Setelah dilakukan asesmen, penyidik menetapkan 37 orang sebagai bandar narkoba yang perkaranya akan diproses secara hukum. Sementara itu, 359 orang lainnya direkomendasikan untuk menjalani rehabilitasi dan mengikuti program wajib lapor ke Institusi Penerima Wajib Lapor (IPWR).
Dari penangkapan ini, BNN berhasil menyita barang bukti narkotika dalam jumlah besar, meliputi 126,32 kilogram sabu, 12,7 kilogram ganja, dan 1.428 butir ekstasi, serta berbagai jenis zat psikotropika lainnya.
Selain narkotika, petugas gabungan juga mengamankan barang bukti non-narkotika, termasuk uang tunai asli sebesar Rp1.543.699.000 dan uang tunai diduga palsu senilai Rp5.500.000.

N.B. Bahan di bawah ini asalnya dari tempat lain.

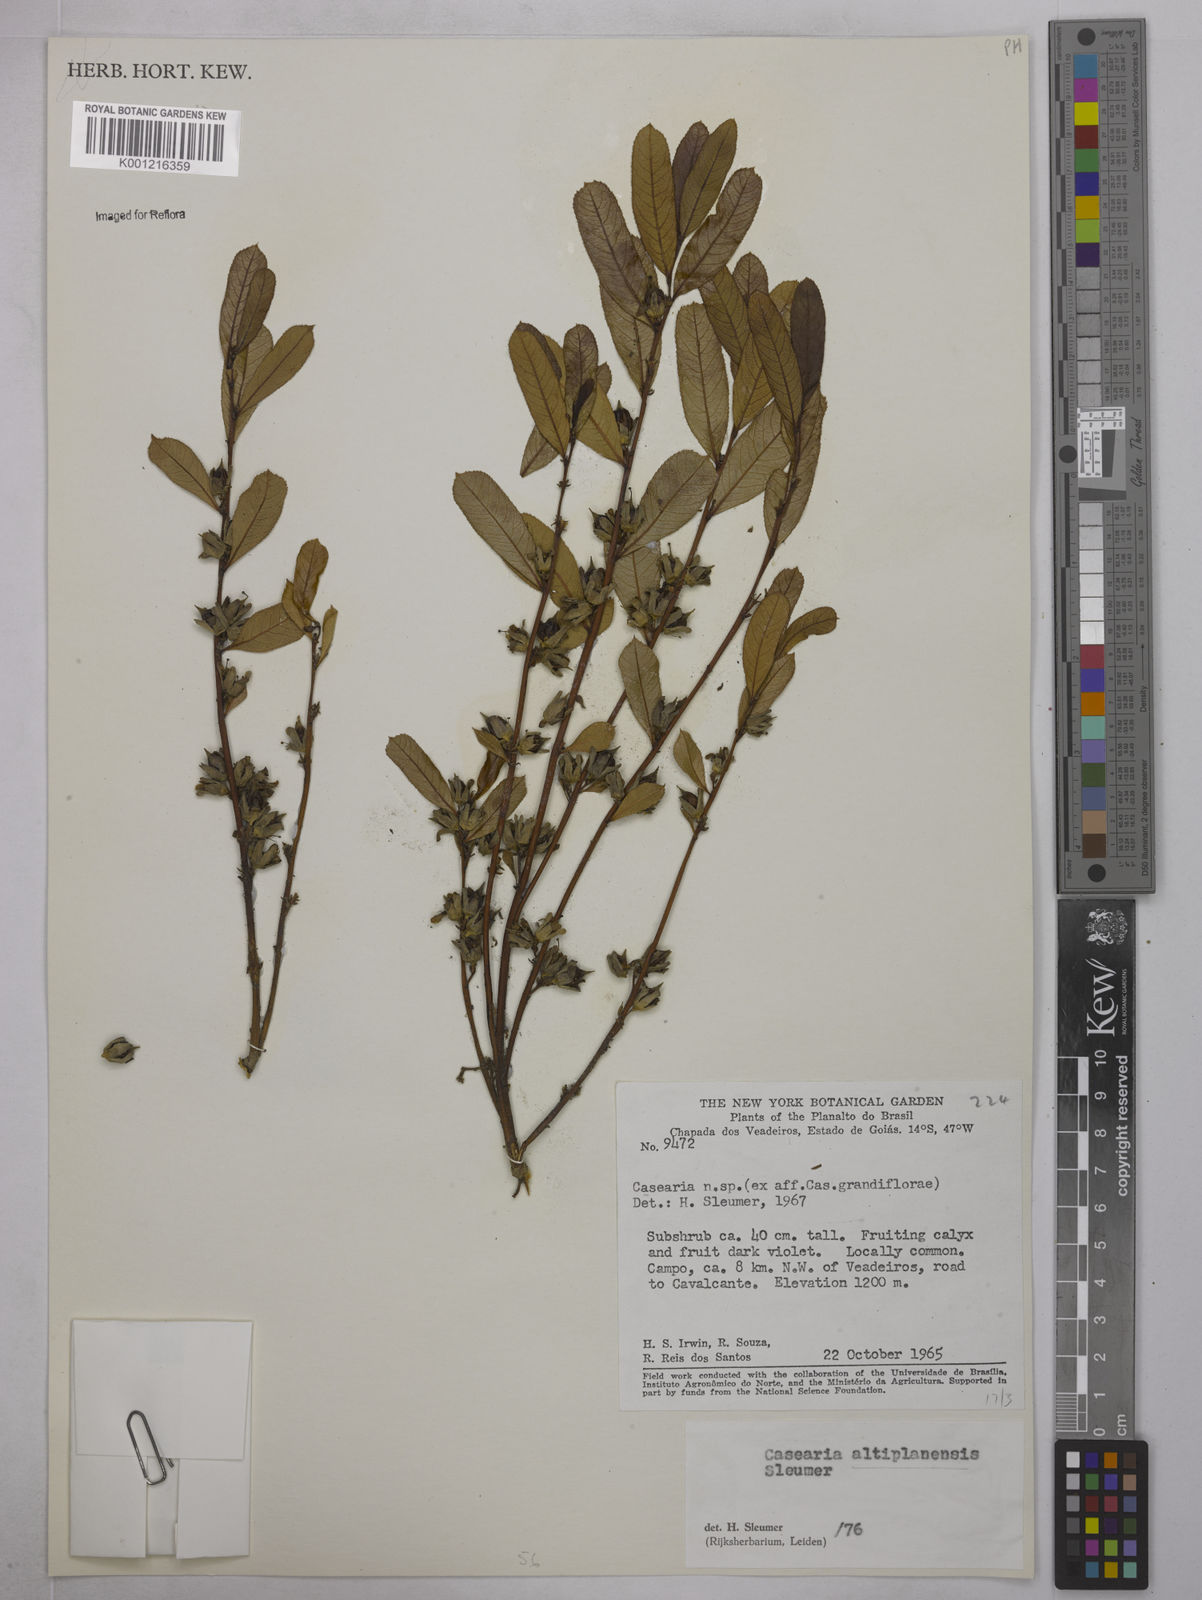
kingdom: Plantae
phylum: Tracheophyta
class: Magnoliopsida
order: Malpighiales
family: Salicaceae
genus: Casearia
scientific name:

Tak hanya itu, 64 senjata tajam, 3 unit mesin penghitung uang, 19 senjata api rakitan dan organik, serta satu unit drone turut disita. Drone tersebut diduga digunakan pelaku untuk memantau pergerakan aparat.
“Kepemilikan senjata api selain sebagai suatu bentuk perlawanan hukum, namun juga patut diduga para pelaku terlibat dalam tindak kejahatan lainnya,” tegas Suyudi. Hal ini menunjukkan bahwa para bandar narkotika telah mempersiapkan diri untuk melawan aparat saat penindakan hukum.